When is a will “executed”?
Posted Saturday, August 6, 2016 by John S. Palmer
The case law regarding defectively-executed wills reminds me of the old George Carlin routine, in which he talked about presenting the parish priest with increasingly outlandish hypothetical questions. What if you fail to attend Mass on Sunday, for example, but then cross the international date line, and it is Sunday again?
In a similar vein, what if a testator signs a will with one witness present, then signs a similar will a short while later with a different witness present. Can the two documents be combined to satisfy the two-witness requirement? The answer is no, according to a case decided last year.
What if a testator signs a will in Arizona with two witnesses present, but only one of them signs it that time and the second witness signs it in Washington State after the testator’s death? That will is also invalid, according to a recent decision by the Washington Court of Appeals.
The facts of the case (In the Matter of the Estate of Bert W. Hook, decided May 9, 2016), are somewhat sad: after undergoing heart surgery in 2011, 77-year old Bert Hook, who lived in eastern Washington, went to stay with his only brother Jerry in western Washington.

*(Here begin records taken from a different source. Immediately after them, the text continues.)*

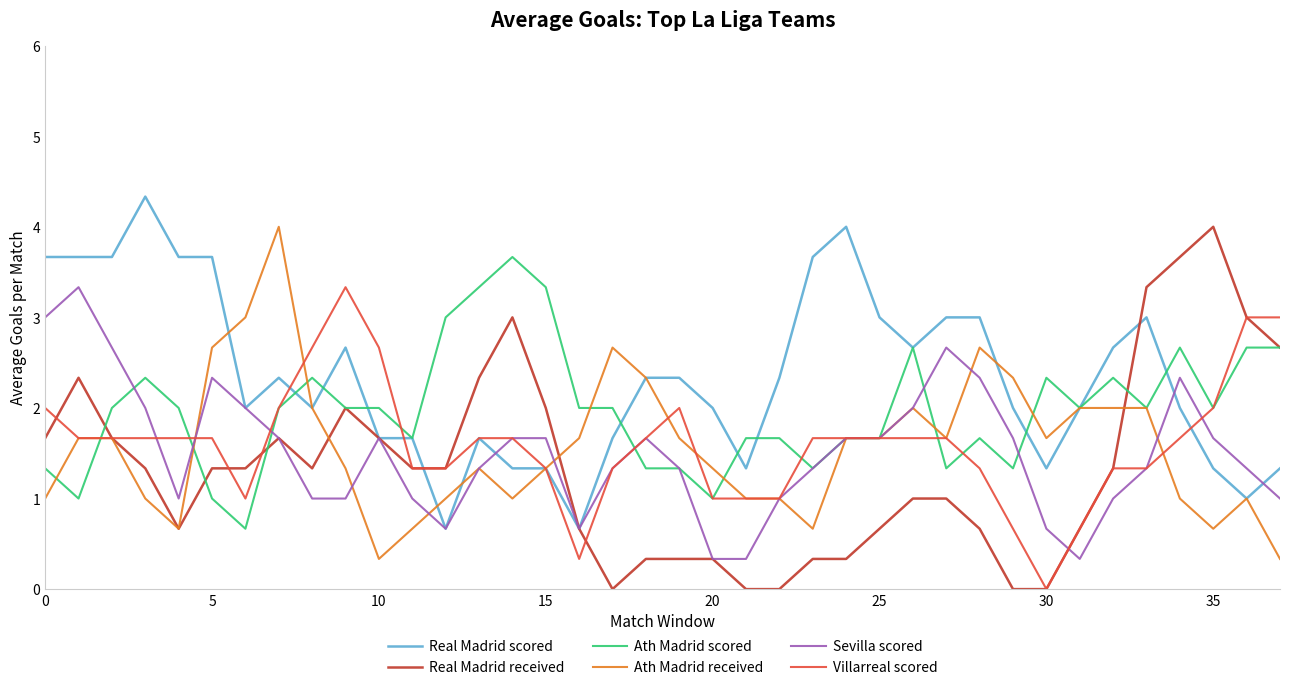

After their last crossing, which series has the higher values: Sevilla scored or Ath Madrid received?

Sevilla scored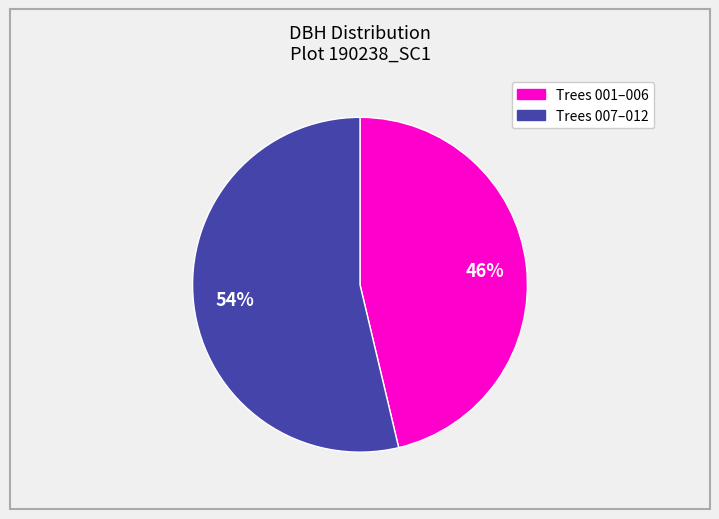

Does any single category account for the majority?

Yes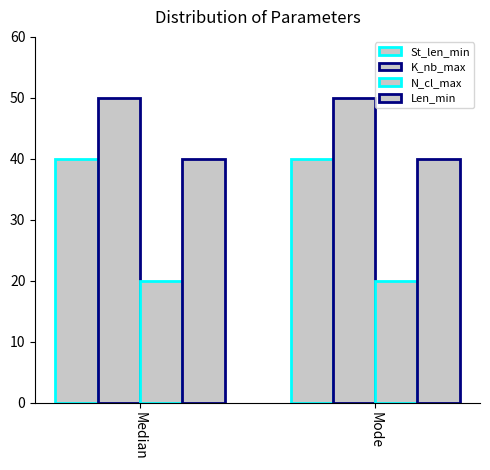

How many data points does each series have?

2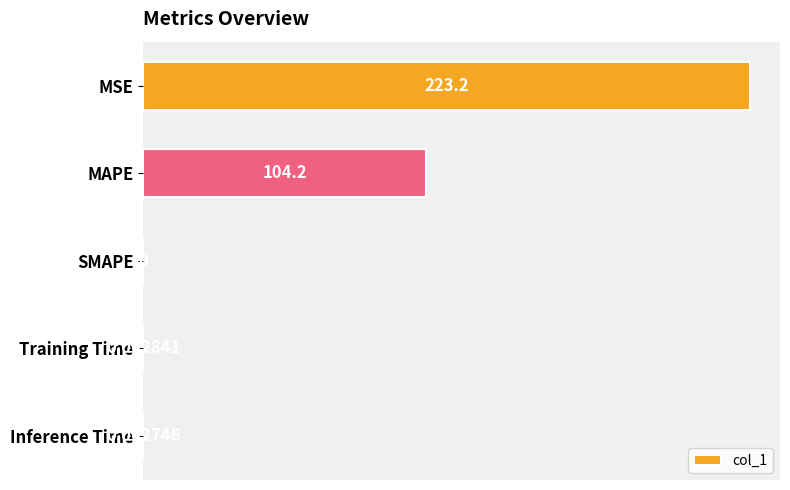

Between Training Time and MAPE, which is larger?

MAPE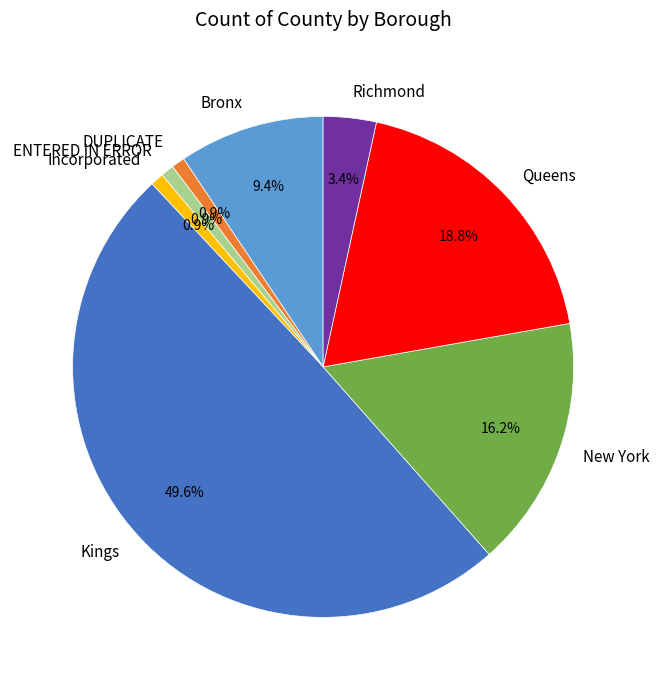

Which category has the biggest portion of the pie?

Kings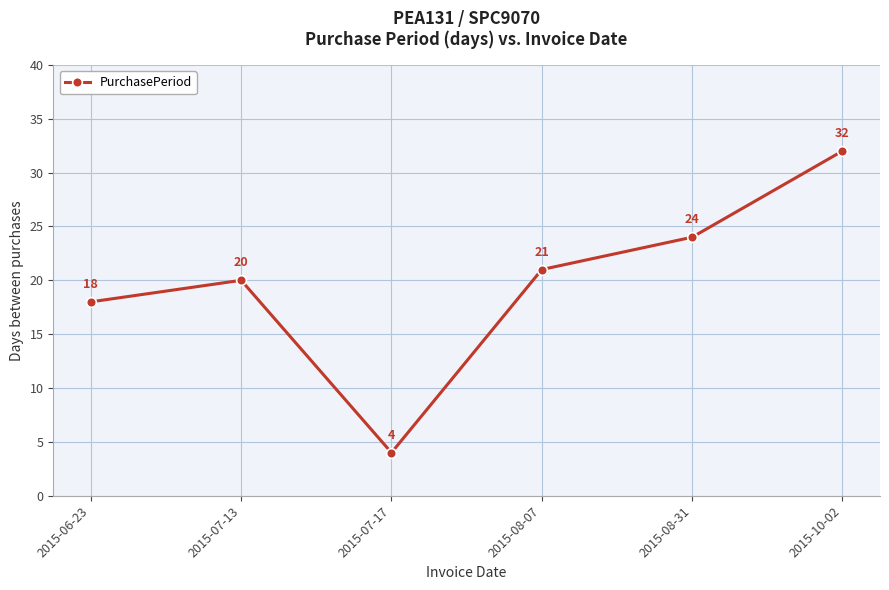

Read the value at 2015-07-13.

20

Within a few days Bert called James Atkinson, a long-time friend in Arizona, to come and get him. In January 2012, Bert prepared a will in which he left his estate to several people, including Jerry Hook, James Atkinson, and Anna Levitte. In February 2012 both Bert and a notary signed the will; Levitte was present but did not sign the will at that time. Five days later, Bert committed suicide.
Jerry Hook obtained an order in Washington admitting Bert’s 1988 will to probate; that will left Bert’s entire estate to Jerry. Meanwhile, Atkinson and Levitte gave the 2012 will to Bert’s attorney in Spokane, who discovered that while both Washington and Arizona law require a will to be signed by two witnesses, Arizona permits the witnesses to sign it “within a reasonable time.” Levitte came to Spokane and signed the will in late March 2012, about five weeks after Bert’s death. Atkinson then tried to get courts in both Washington and Arizona to accept it.

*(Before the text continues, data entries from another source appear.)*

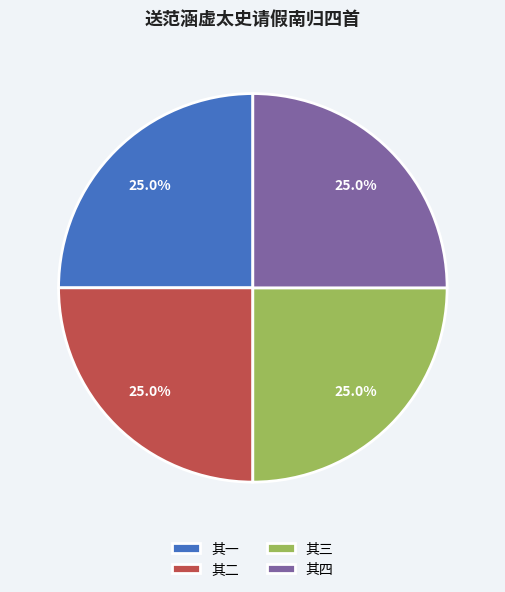

Is there any slice that represents more than half of the pie?

No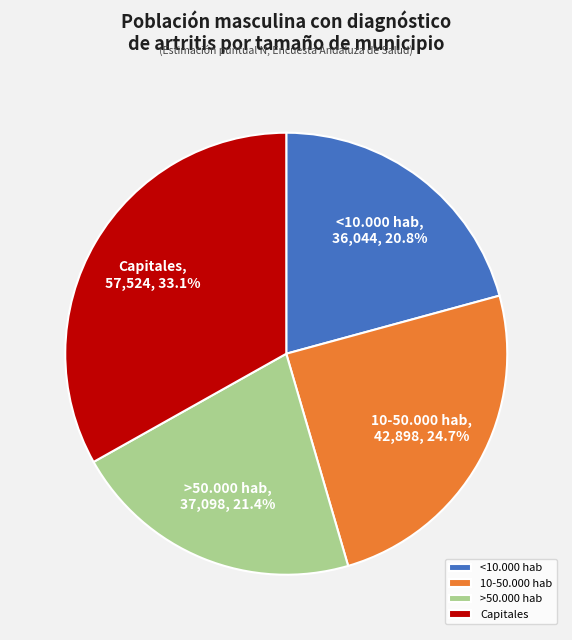

What is the total percentage of Capitales and >50.000 hab?

54.5%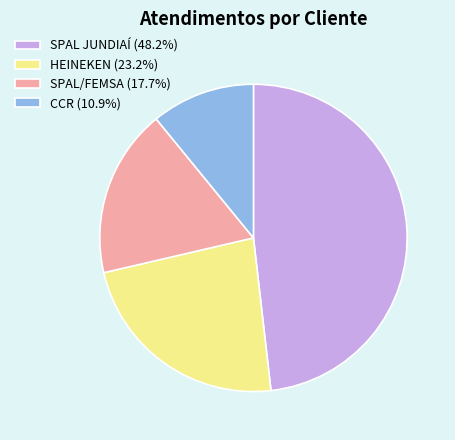

The CCR slice represents 5% of the pie. True or false?

False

The Arizona case was eventually dismissed. The Washington superior court ruled that the 2012 will was “executed” in Washington, not Arizona, and therefore had to comply with Washington law, which requires the witnesses to sign in the presence of the testator. Atkinson appealed.
The Court of Appeals noted that Arizona law permits a witness to sign a will after the testator’s death, and therefore the 2012 will could potentially be valid under a provision of RCW 11.12.020 stating Washington courts recognize wills that are “executed in the mode prescribed by the law of the place where executed.” However, with respect to Bert’s will the court ruled that “executed” means more than just “signed by the testator”:
The trial court concluded that the execution of a document means completing all of the steps necessary to make the document a legal instrument. By this reasoning, a will is not “executed” until the occurrence of the last formal act necessary to make the will valid. We agree and hold that the meaning of the word “executed” in RCW 11.12.020 comprises the acts of the witnesses as well as the act of the testator.

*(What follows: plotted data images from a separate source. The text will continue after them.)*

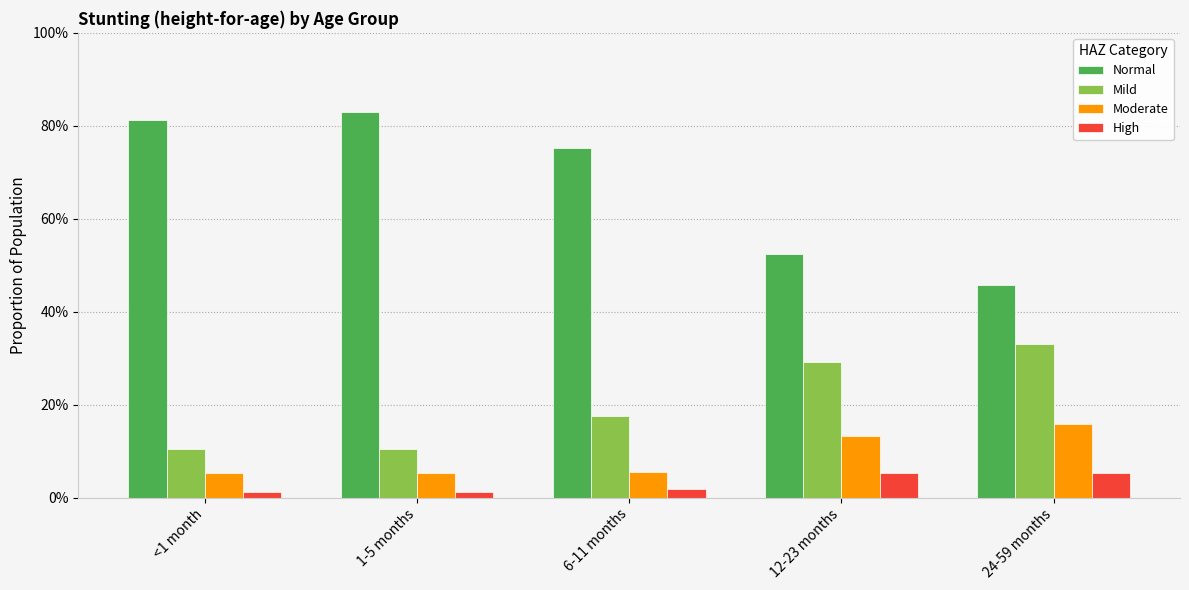

What is the label of the 5th bar from the right?

<1 month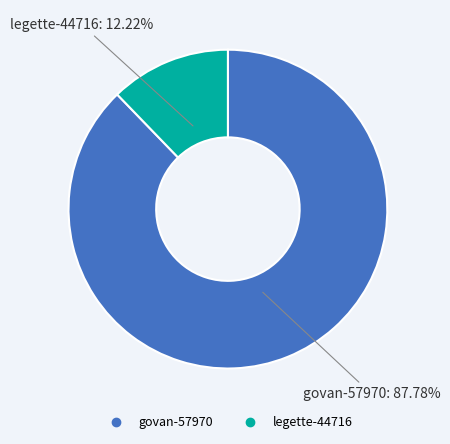

Does legette-44716 account for over 50% of the chart?

No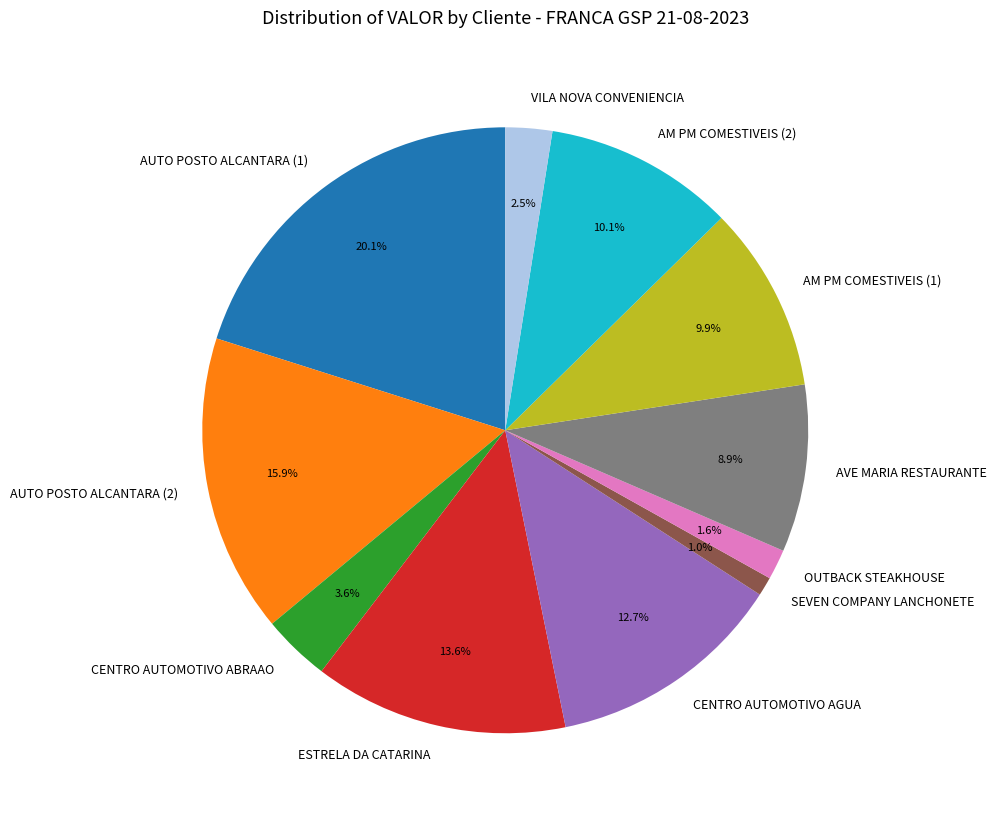

How many slices are in this pie chart?

11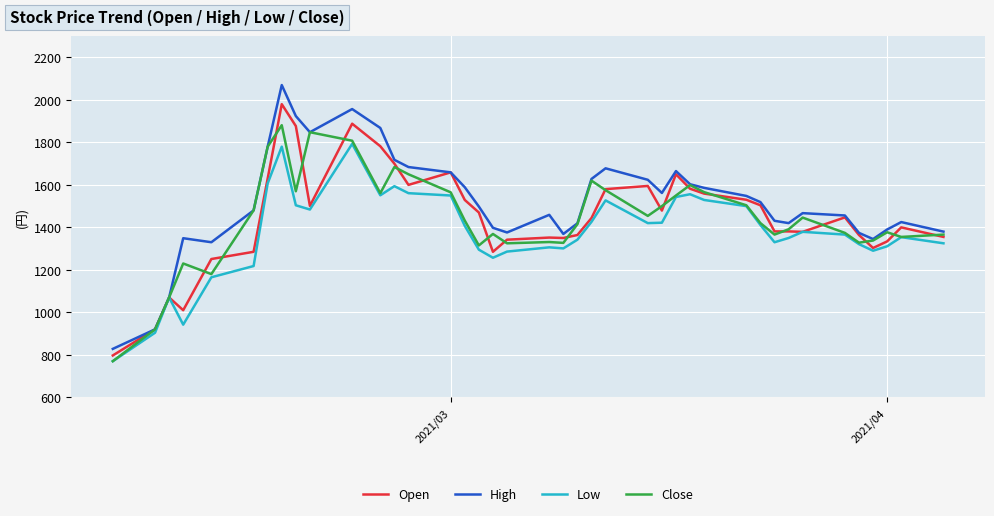

Which series has the largest total across all categories?

High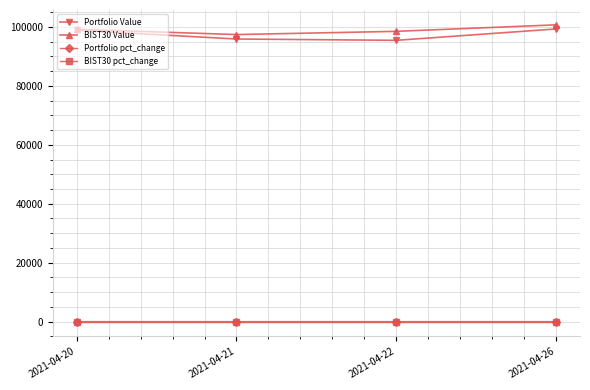

Where is the first local minimum for BIST30 Value?

2021-04-21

The court then concluded that Bert’s will had to comply with Washington law because it was executed here:
The trial court reasoned that while “significant acts toward the execution” of the Atkinson will occurred in Arizona, it “only became an executed document when Ms. Levitte signed it and she signed it in Washington.” We affirm the trial court’s reasoning. Because Arizona was not the “place where executed,” RCW 11.12.020(1), the proviso in the statute for foreign wills does not apply. The Atkinson will is a Washington will, not a foreign will. As a Washington will, it is invalid. There is no second witness who attested to the Atkinson will while in the presence of Bert Hook and at his direction or request. The Atkinson will cannot be admitted to probate in Washington either as a foreign will or as a Washington will.
The Court of Appeals also rejected Atkinson’s argument that Estate of Elliot, a 1945 case decided by the Washington Supreme Court, required upholding the 2012 will. Although the Elliot decision does state that statutes “should not be construed so as to defeat the will of the testator, unless such construction be absolutely required.” The Court of Appeals said the Eliot court qualified this by adding that the “instrument must, of course, first be admitted to probate”, which requires that the instrument be validly executed.
James Atkinson has filed a petition for review with the Washington Supreme Court, which has not yet decided whether to accept the case.